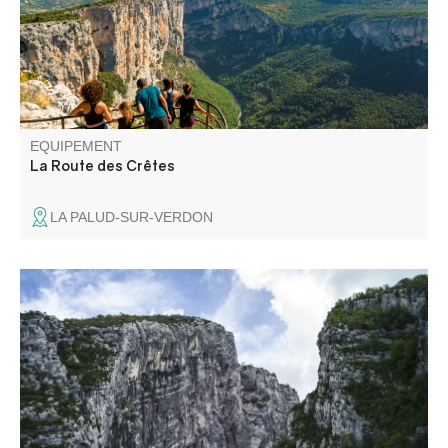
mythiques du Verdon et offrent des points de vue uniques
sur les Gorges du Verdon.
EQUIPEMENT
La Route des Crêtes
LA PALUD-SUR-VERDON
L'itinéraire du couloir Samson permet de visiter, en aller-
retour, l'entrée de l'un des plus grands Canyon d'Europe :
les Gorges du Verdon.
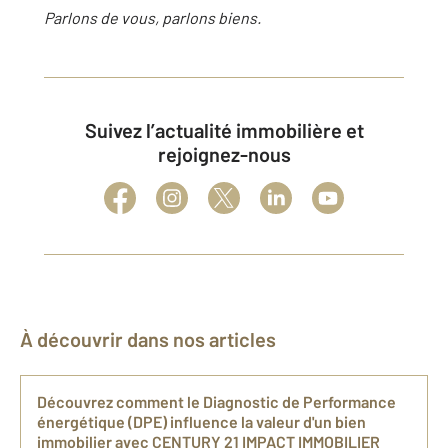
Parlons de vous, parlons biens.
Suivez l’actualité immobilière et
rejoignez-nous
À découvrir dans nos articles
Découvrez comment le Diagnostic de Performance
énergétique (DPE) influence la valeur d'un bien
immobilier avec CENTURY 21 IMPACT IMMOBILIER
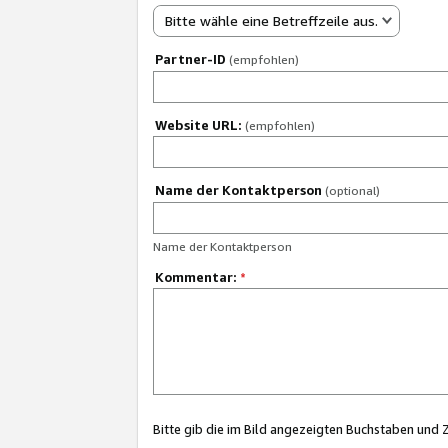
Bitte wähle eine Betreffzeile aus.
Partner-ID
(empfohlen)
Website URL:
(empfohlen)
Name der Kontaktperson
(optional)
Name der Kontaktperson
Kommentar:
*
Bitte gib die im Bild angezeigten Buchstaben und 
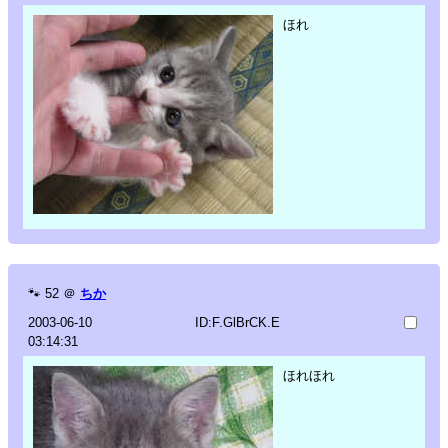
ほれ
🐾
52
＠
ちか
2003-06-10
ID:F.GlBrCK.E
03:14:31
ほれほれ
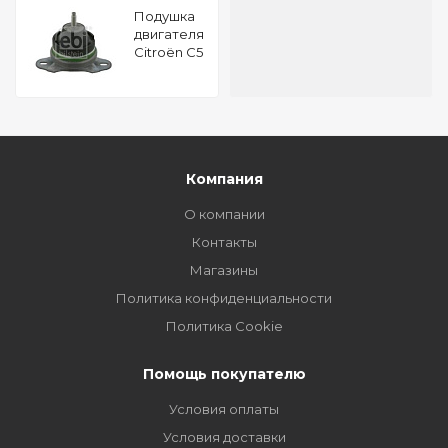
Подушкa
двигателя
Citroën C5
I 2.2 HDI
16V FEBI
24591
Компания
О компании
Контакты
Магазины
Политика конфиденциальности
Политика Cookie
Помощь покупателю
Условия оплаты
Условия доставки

________________________________________

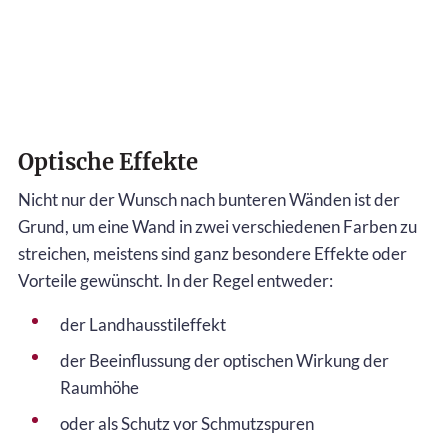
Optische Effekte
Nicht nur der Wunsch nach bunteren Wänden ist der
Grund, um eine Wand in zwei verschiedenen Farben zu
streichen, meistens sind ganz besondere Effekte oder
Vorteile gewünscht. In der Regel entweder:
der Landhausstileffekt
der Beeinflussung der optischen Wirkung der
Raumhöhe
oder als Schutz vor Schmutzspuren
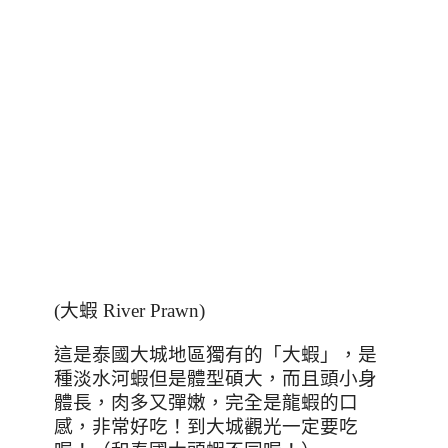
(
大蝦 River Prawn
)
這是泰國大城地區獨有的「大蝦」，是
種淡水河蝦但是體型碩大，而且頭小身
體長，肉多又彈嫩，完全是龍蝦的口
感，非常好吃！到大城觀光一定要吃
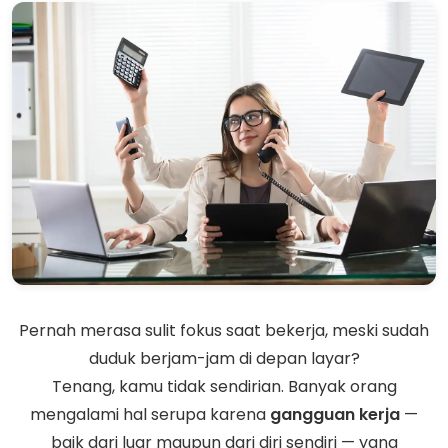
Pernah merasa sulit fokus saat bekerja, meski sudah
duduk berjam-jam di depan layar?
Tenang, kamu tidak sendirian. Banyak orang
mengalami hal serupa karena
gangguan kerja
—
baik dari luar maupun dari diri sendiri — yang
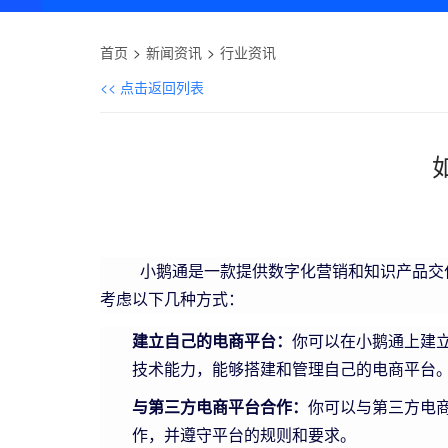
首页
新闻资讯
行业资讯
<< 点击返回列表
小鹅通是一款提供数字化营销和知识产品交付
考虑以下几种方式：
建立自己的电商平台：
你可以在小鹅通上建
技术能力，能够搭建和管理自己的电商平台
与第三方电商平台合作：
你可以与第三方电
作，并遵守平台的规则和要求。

________________________________________

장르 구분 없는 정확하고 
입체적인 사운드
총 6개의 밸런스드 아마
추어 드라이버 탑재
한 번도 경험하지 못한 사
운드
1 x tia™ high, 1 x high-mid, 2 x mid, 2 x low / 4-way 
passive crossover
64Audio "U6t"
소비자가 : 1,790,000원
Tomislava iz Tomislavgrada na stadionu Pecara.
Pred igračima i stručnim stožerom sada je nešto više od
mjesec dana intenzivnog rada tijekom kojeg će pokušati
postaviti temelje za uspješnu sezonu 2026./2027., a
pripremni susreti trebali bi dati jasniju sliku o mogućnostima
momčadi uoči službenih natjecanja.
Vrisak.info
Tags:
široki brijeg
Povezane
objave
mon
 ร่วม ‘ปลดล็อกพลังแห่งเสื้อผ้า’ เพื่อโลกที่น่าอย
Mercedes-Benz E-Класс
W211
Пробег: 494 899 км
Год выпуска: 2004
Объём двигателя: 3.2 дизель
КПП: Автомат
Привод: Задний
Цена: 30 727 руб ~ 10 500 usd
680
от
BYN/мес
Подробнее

________________________________________

- _What you will do_
Each line in the data that holds the word "eine" must be copied.

- _Output for this task_
Bitte wähle eine Betreffzeile aus.
Grund, um eine Wand in zwei verschiedenen Farben zu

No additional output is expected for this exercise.